Art in the Park brings artists, shoppers back to Pack Square
Art in the Park reopened Pack Square to shoppers on June 13, with handmade sales feeding working artists and downtown recovery.

Pack Square filled again with browsers, buyers and handmade work on June 13 as Asheville’s Art in the Park returned downtown, turning the city’s civic center into a live test of how much foot traffic and spending power still remain in the core. For local artists, the market is more than a weekend outing: its official description says the event has generated well over $1 million in income over the years, a figure that helps explain why the crowds matter to Asheville’s creative economy as much as to its calendar.
The market is built as a juried, membership-based sale for professional artists, with work selected through a process that requires a one-time jury fee and images of both the art and the booth setup. Shoppers moved past tables of glass, ceramics, wood, jewelry, metal and paint, buying directly from the people who made the pieces. That face-to-face model is part of the event’s appeal, and part of why it has endured since Andrew Montrie founded it in 2009.
This year’s series is set for six Saturdays, June 13, June 20 and June 27, then October 3, October 10 and October 17, keeping the market in Pack Square Park on three consecutive weekends in each season. Admission is free, which lowers the barrier for residents and visitors alike and helps make the square a place to linger, not just pass through. One report described a 2024 show as the 82nd Saturday show in the series, underscoring how steadily the market has grown from its start.

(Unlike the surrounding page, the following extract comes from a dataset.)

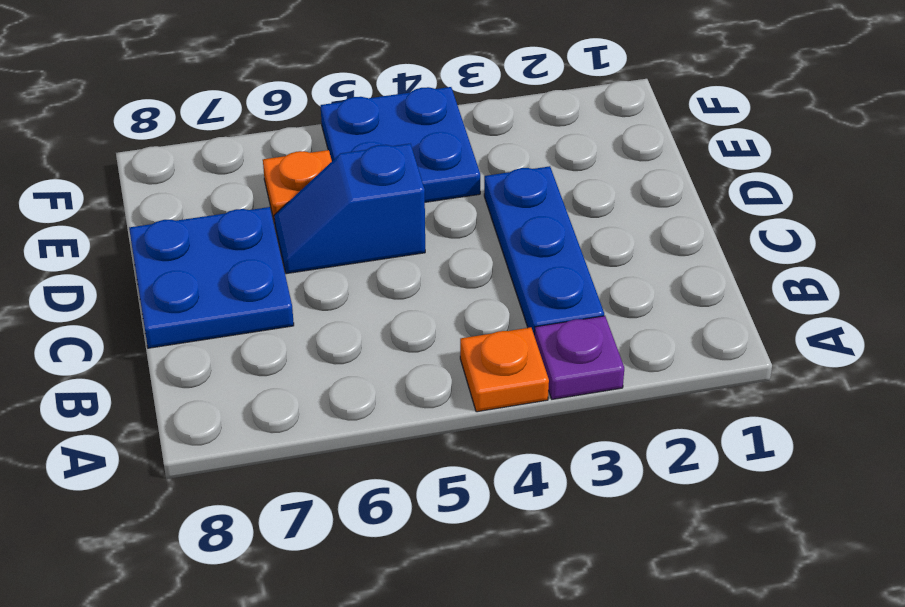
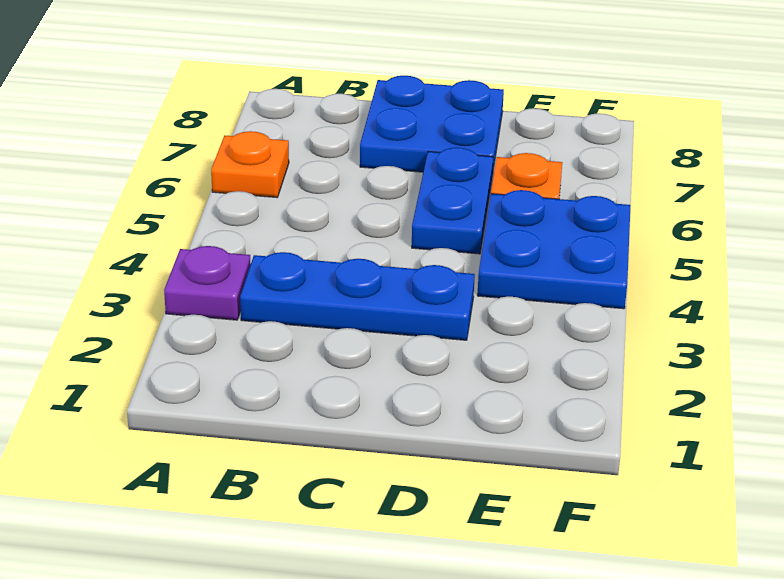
orange 1x1 plate [460,327,549,412] -> orange 1x1 plate moved to [211,131,289,198]
blue 1x2 slope [274,144,425,274] -> blue 1x2 plate [412,148,493,254]

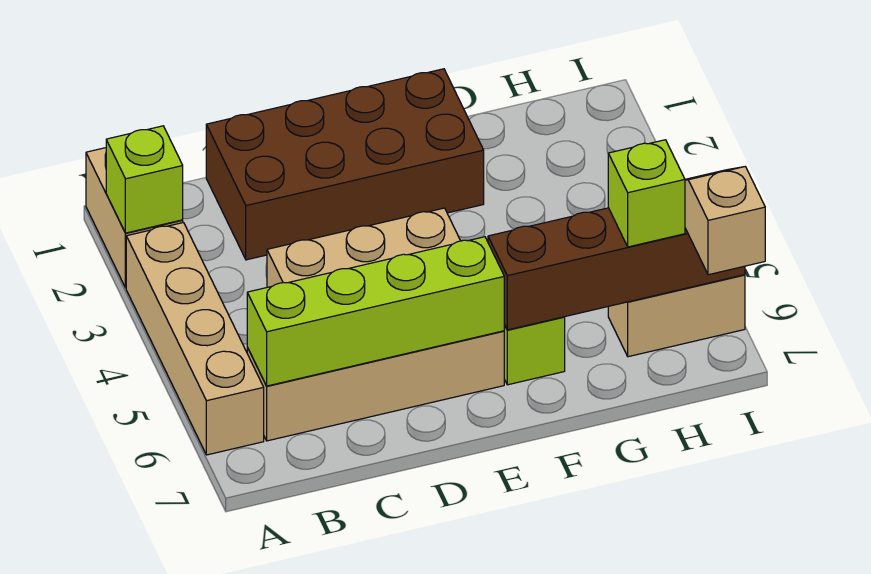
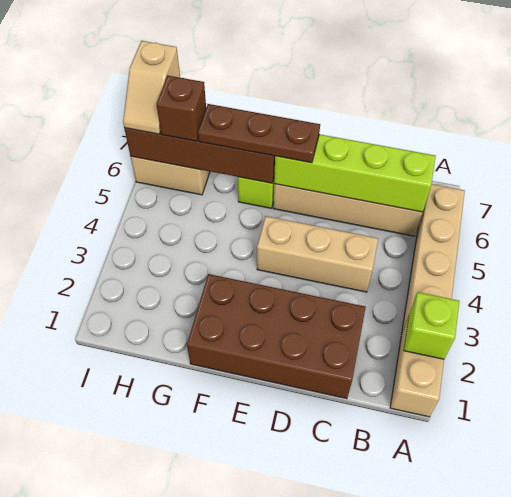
none -> brown 1x3 plate [198,104,320,163]
lime 1x1 brick [608,140,685,247] -> brown 1x1 brick [157,76,206,141]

That longevity gives Art in the Park a different kind of significance in Asheville, especially in the months after Helene and amid the city’s broader downtown recovery. Pack Square has functioned as Asheville’s center for more than 300 years, and the Asheville Art Museum notes that it was once Cherokee land, giving the market a setting that is both culturally central and historically layered. In that space, the event works as a barometer for shopper confidence and a direct sales channel for artists who depend on local spending to keep their studios moving.